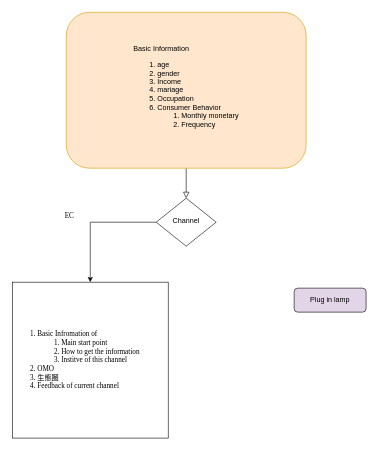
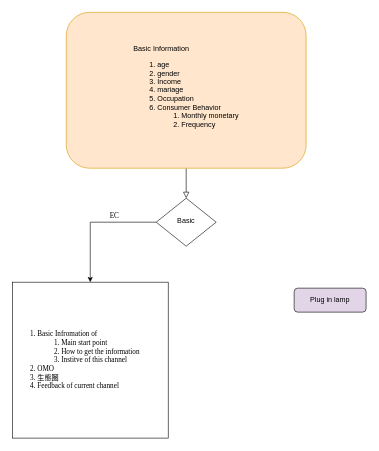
  <mxCell id="0" />
  <mxCell id="1" parent="0" />
  <mxCell id="2" value="" style="rounded=0;html=1;jettySize=auto;orthogonalLoop=1;fontSize=11;endArrow=block;endFill=0;endSize=8;strokeWidth=1;shadow=0;labelBackgroundColor=none;edgeStyle=orthogonalEdgeStyle;" parent="1" source="3" target="4" edge="1"><mxGeometry relative="1" as="geometry" /></mxCell>
  <mxCell id="3" value="&lt;div style=&quot;text-align: left&quot;&gt;&lt;span&gt;Basic Information&lt;/span&gt;&lt;/div&gt;&lt;ol&gt;&lt;li style=&quot;text-align: left&quot;&gt;age&lt;/li&gt;&lt;li style=&quot;text-align: left&quot;&gt;gender&lt;/li&gt;&lt;li style=&quot;text-align: left&quot;&gt;Income&lt;/li&gt;&lt;li style=&quot;text-align: left&quot;&gt;mariage&lt;/li&gt;&lt;li style=&quot;text-align: left&quot;&gt;Occupation&lt;/li&gt;&lt;li style=&quot;text-align: left&quot;&gt;Consumer Behavior&lt;/li&gt;&lt;ol&gt;&lt;li style=&quot;text-align: left&quot;&gt;Monthly monetary&lt;/li&gt;&lt;li style=&quot;text-align: left&quot;&gt;Frequency&lt;/li&gt;&lt;/ol&gt;&lt;/ol&gt;" style="rounded=1;whiteSpace=wrap;html=1;fontSize=12;glass=0;strokeWidth=1;shadow=0;fillColor=#ffe6cc;strokeColor=#d79b00;" parent="1" vertex="1"><mxGeometry x="110" y="20" width="400" height="260" as="geometry" /></mxCell>
- <mxCell id="4" value="Channel" style="rhombus;whiteSpace=wrap;html=1;shadow=0;fontFamily=Helvetica;fontSize=12;align=center;strokeWidth=1;spacing=6;spacingTop=-4;" parent="1" vertex="1"><mxGeometry x="260" y="330" width="100" height="80" as="geometry" /></mxCell>
+ <mxCell id="4" value="Basic" style="rhombus;whiteSpace=wrap;html=1;shadow=0;fontFamily=Helvetica;fontSize=12;align=center;strokeWidth=1;spacing=6;spacingTop=-4;" parent="1" vertex="1"><mxGeometry x="260" y="330" width="100" height="80" as="geometry" /></mxCell>
  <mxCell id="5" value="Plug in lamp" style="rounded=1;whiteSpace=wrap;html=1;fontSize=12;glass=0;strokeWidth=1;shadow=0;fillColor=#e1d5e7;" parent="1" vertex="1"><mxGeometry x="490" y="480" width="120" height="40" as="geometry" /></mxCell>
  <mxCell id="6" value="" style="endArrow=classic;html=1;rounded=0;entryX=0.5;entryY=0;entryDx=0;entryDy=0;exitX=0;exitY=0.5;exitDx=0;exitDy=0;fontFamily=Verdana;" edge="1" parent="1" source="4" target="8"><mxGeometry width="50" height="50" relative="1" as="geometry"><mxPoint x="550" y="350" as="sourcePoint" /><mxPoint x="150" y="430" as="targetPoint" /><Array as="points"><mxPoint x="150" y="370" /></Array></mxGeometry></mxCell>
- <mxCell id="7" value="EC" style="text;html=1;resizable=0;autosize=1;align=center;verticalAlign=middle;points=[];fillColor=none;strokeColor=none;rounded=0;fontFamily=Verdana;" vertex="1" parent="1"><mxGeometry x="100" y="350" width="30" height="20" as="geometry" /></mxCell>
+ <mxCell id="7" value="EC" style="text;html=1;resizable=0;autosize=1;align=center;verticalAlign=middle;points=[];fillColor=none;strokeColor=none;rounded=0;fontFamily=Verdana;" vertex="1" parent="1"><mxGeometry x="175" y="350" width="30" height="20" as="geometry" /></mxCell>
  <mxCell id="8" value="&lt;ol&gt;&lt;li&gt;Basic Infromation of&lt;/li&gt;&lt;ol&gt;&lt;li&gt;Main start point&lt;/li&gt;&lt;li&gt;How to get the information&lt;/li&gt;&lt;li&gt;Institve of this channel&lt;/li&gt;&lt;/ol&gt;&lt;li&gt;OMO&lt;/li&gt;&lt;li&gt;生態圈&lt;/li&gt;&lt;li&gt;Feedback of current channel&lt;/li&gt;&lt;/ol&gt;" style="whiteSpace=wrap;html=1;aspect=fixed;fontFamily=Verdana;align=left;" vertex="1" parent="1"><mxGeometry x="20" y="470" width="260" height="260" as="geometry" /></mxCell>
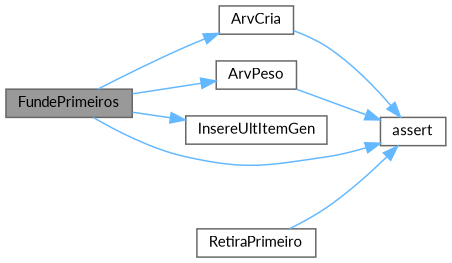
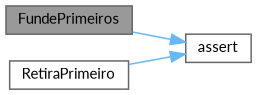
  digraph {
    fontname=Lato
    rankdir=LR
    node [color=grey40 fillcolor=white fontname=Lato fontsize=10 shape=box style=filled]
    edge [color=steelblue1 fontname=Lato fontsize=10 labelfontname=Helvetica labelfontsize=10 style=solid]
    n1 [color=gray40 fillcolor=grey60 fontcolor=black height=0.2 label=FundePrimeiros width=0.4]
-   n2 [height=0.2 label=ArvCria width=0.4]
-   n3 [height=0.2 label=ArvPeso width=0.4]
-   n4 [height=0.2 label=InsereUltItemGen width=0.4]
    n5 [height=0.2 label=assert width=0.4]
    n6 [height=0.2 label=RetiraPrimeiro width=0.4]
-   n1 -> n2
-   n1 -> n3
-   n1 -> n4
    n1 -> n5
-   n2 -> n5
-   n3 -> n5
    n6 -> n5
  }
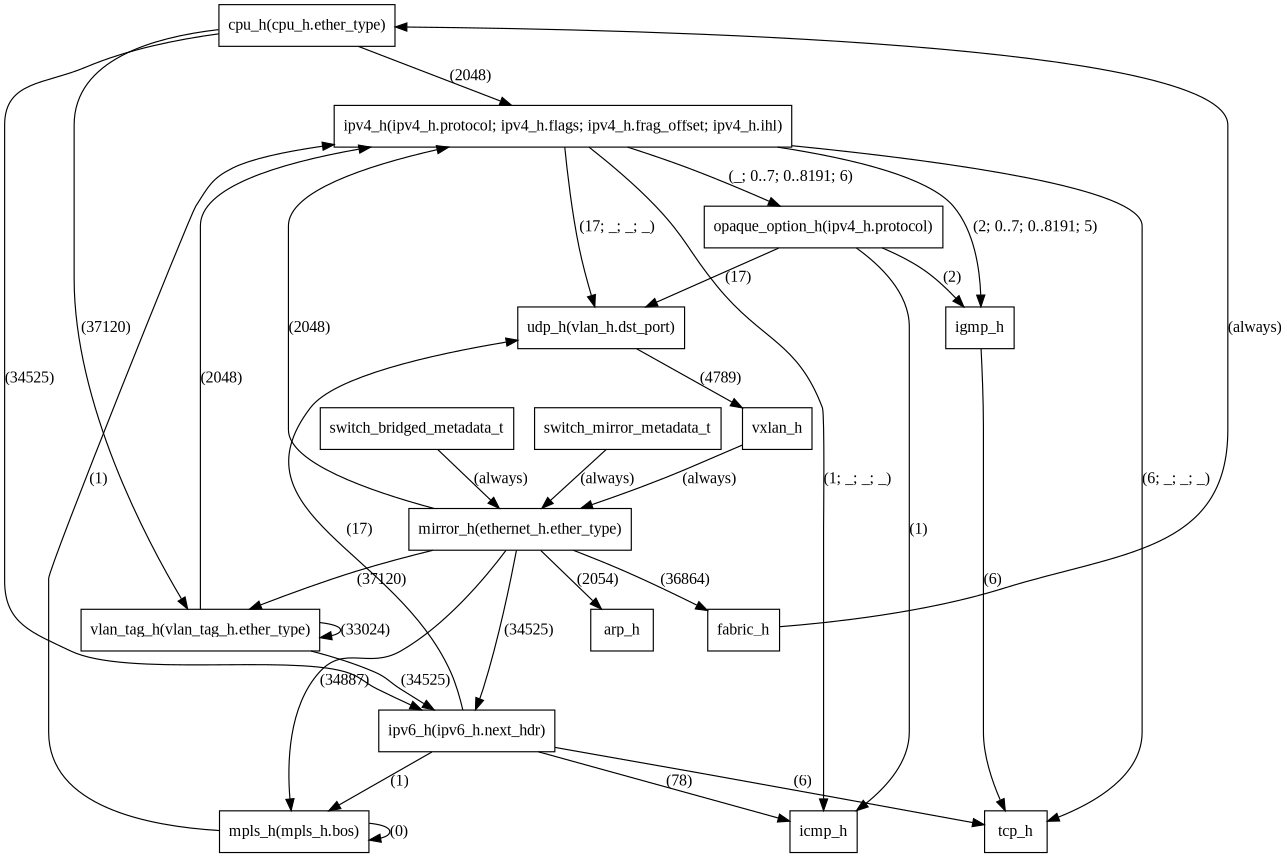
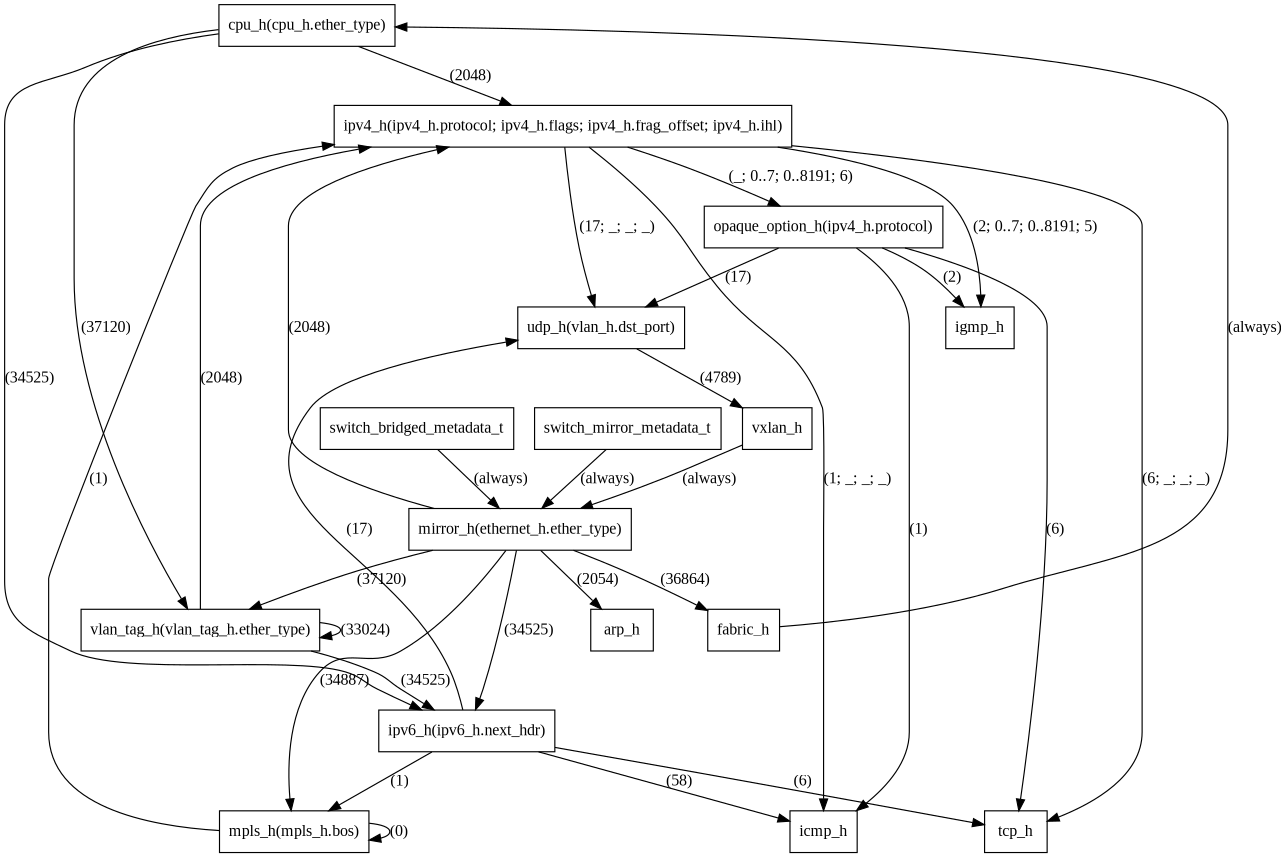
• • •
Please count the lines in the material above that contain the string "source". Reply with the number alone.

[Written response]:
2